Are teachers frustrated and angry? Damn right. Wouldn’t you be? After all, teachers and support staff deal with the government’s failure every day. The result is not a poorer quality widget off an assembly line somewhere, it is children who pay the price --- and it is far too high. Teachers and support staff not only see the consequences, they feel them. But they are also dedicated to their students and determined to fix the problems.

And if children are paying the price today, society is paying the price tomorrow. Public education is the oxygen that makes a democratic society work. The big promise we all make to every child is that no matter who they are or where they come from, they get the same chance to be healthy, to learn, to succeed and to participate in a knowledgeable and critical way in the day to day life of our province.

Our entire economic future depends on public education. Unless we have a highly educated, highly skilled workforce we will fail miserably in creating good jobs and strong industries. We all look at our children and know our dreams for their success have never been more tied to their ability to get a good education.

The B.C. labour movement is standing with the B.C. Teachers’ Federation because they are fighting for all of us. Demonstrations of solidarity with teachers are more important now than ever.
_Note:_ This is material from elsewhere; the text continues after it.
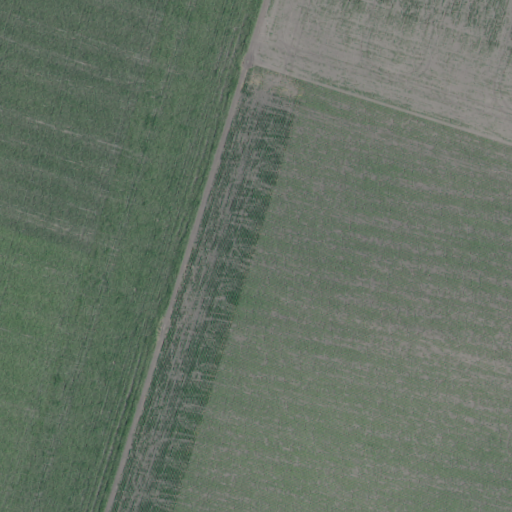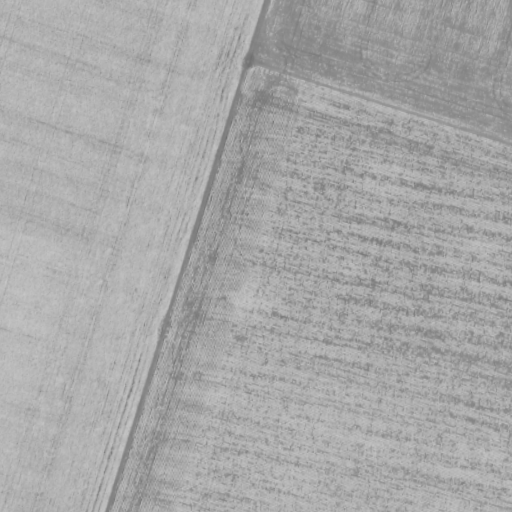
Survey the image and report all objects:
road: (195, 256)
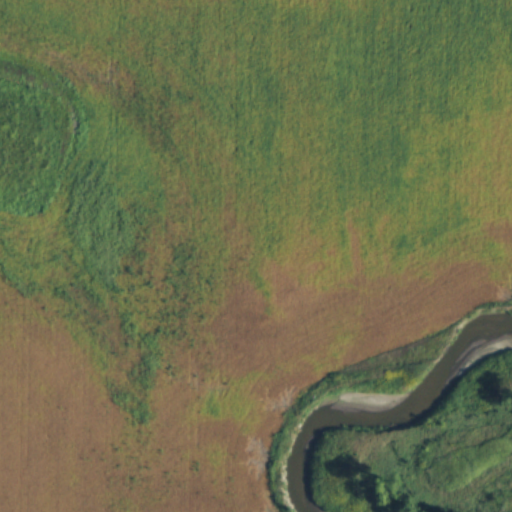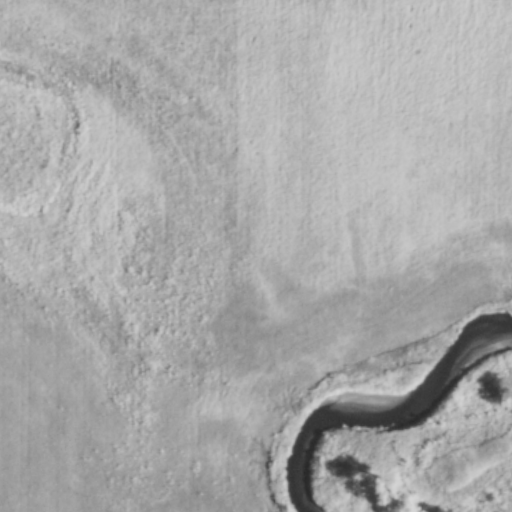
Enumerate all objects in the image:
crop: (231, 227)
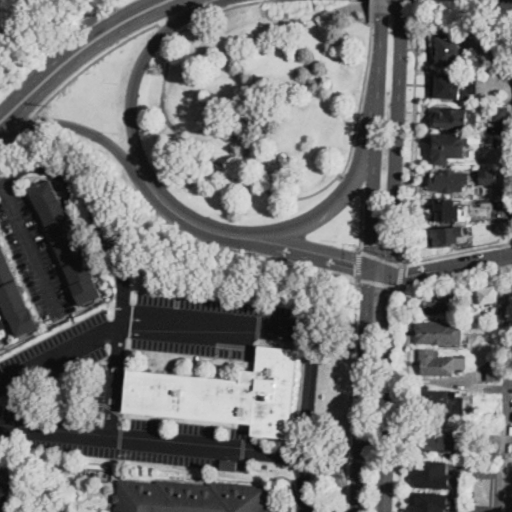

We are calling on our members, and all British Columbians, to bolster the picket lines to ensure teachers know they are not standing alone.

I also invite everyone who supports a fully funded quality public education system to join together today in Vancouver at 6 pm at Canada Place and send a loud and clear message to the Liberal government to start respecting teachers and supporting children.

Premier Clark, in 2002 you said the government should be “building a sustainable system that makes decisions based on what children need. And after all, I don't think that's too much to ask of politicians.”

There is no need to let this dispute enter the summer and stretch into the fall. You have a mandate from the people of British Columbia to sit down, negotiate in good faith, and end this dispute.